═════ Exercise data ═════
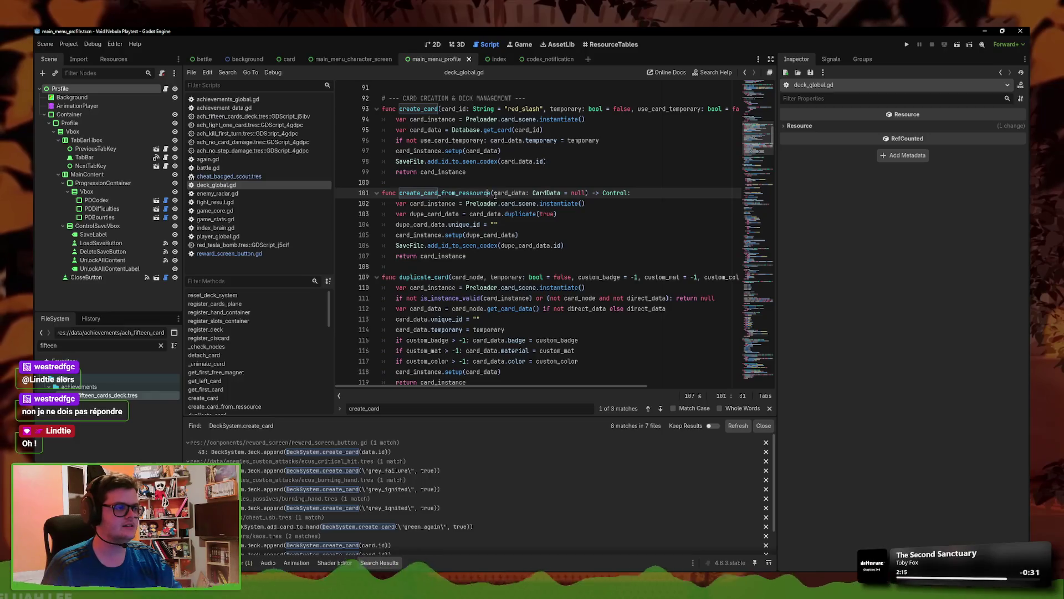
double_click(490, 193)
- Search the project for create_card_from_ressource and jump to its call on line 124
click(227, 72)
click(242, 125)
click(537, 344)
═════
» **Try it**
The records above are to be reproduced exactly; the pictures are to be left out.

» **Answer section**
double_click(490, 193)
- Search the project for create_card_from_ressource and jump to its call on line 124
click(227, 72)
click(242, 125)
click(537, 344)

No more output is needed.